The-skin-i-live-in-antonio-banderas-elena-anaya-la-piel-que-habito
José Haro/Sony Pictures Classics

“The Skin I Live In” seemingly has the key ingredients of Pedro Almodóvar’s greatest hits: sex reassignment, a crazed fugitive copulating in a tiger costume, Marisa Paredes and, most importantly, Antonio Banderas. Since packing up for Hollywood nearly two decades ago, Mr. Banderas hadn’t looked back. But in between the “Shrek,” the “Spy Kids” and the “Mask of Zorro” franchises, his career had been a blur. Unimpeded by a stumbling accent this time, Mr.

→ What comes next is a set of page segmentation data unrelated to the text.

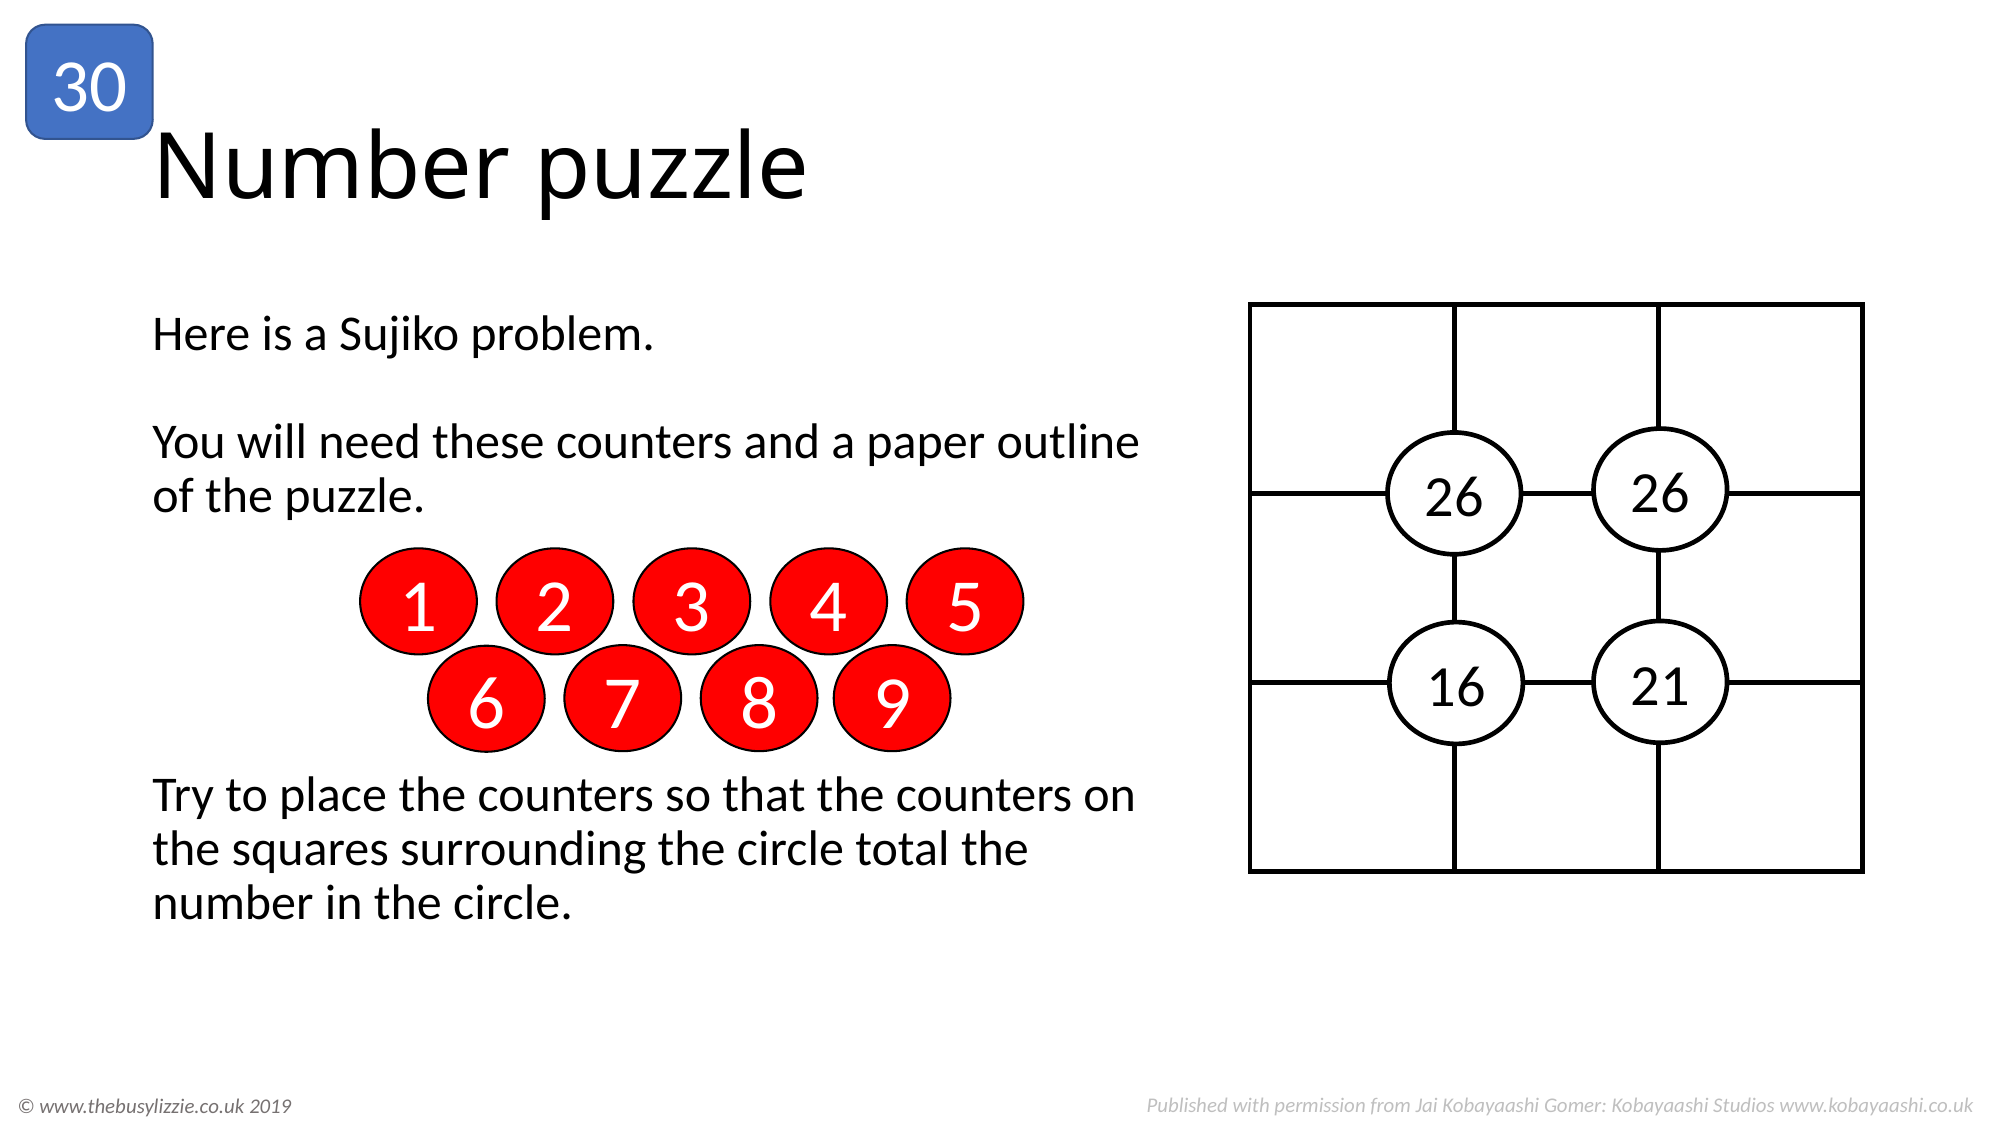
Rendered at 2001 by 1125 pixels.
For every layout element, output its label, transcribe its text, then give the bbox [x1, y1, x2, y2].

text_box 30 [25, 23, 154, 140]
text_box © www.thebusylizzie.co.uk 2019 [2, 1085, 311, 1125]
text_box Published with permission from Jai Kobayaashi Gomer: Kobayaashi Studios www.kobayaashi.co.uk [1131, 1084, 2000, 1125]
title Number puzzle [137, 59, 1863, 278]
list Here is a Sujiko problem. You will need these counters and a paper outline of the puzzle. Try to place the counters so that the counters on the squares surrounding the circle total the number in the circle. [137, 299, 1186, 1049]
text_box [1250, 304, 1863, 872]
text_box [360, 548, 1024, 752]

Banderas delivers his finest performance in recent memory and reminds us of the world-class leading man he is.

Mr. Almodóvar also seems rejuvenated by the reunion. There are sparks of the manic obsession and sex farces that made the world take notice in the 1980s. But those moments are relegated to whenever Roberto Álamo is on screen as Zeca, the other son of Marilia (Ms. Paredes), who is the maid and the secret birth mother of Robert Ledgard (Mr. Banderas). The rest of “The Skin I Live In” is pretty much the same stuff that Mr. Almodóvar has been joylessly churning out for the past decade, this time involving a face transplant as improbable as the one involving John Travolta and Nicolas Cage in “Face/Off.”

Ledgard is a plastic surgeon hell-bent on creating the perfect synthetic skin. To achieve this, he keeps a woman named Vera (Elena Anaya) captive to serve as his human guinea pig. As we soon learn, she isn’t who she seems. This passes for a plot twist only because it defies logic even when Mr. Almodóvar’s script so obviously heads in that direction. Ultimately, “The Skin I Live In” fails because it doesn’t have a moral or anything else to say in spite of its self-seriousness. The ending is so anticlimactic that it even falls short on the melodrama that Mr. Almodóvar has been supplying steadily throughout his career.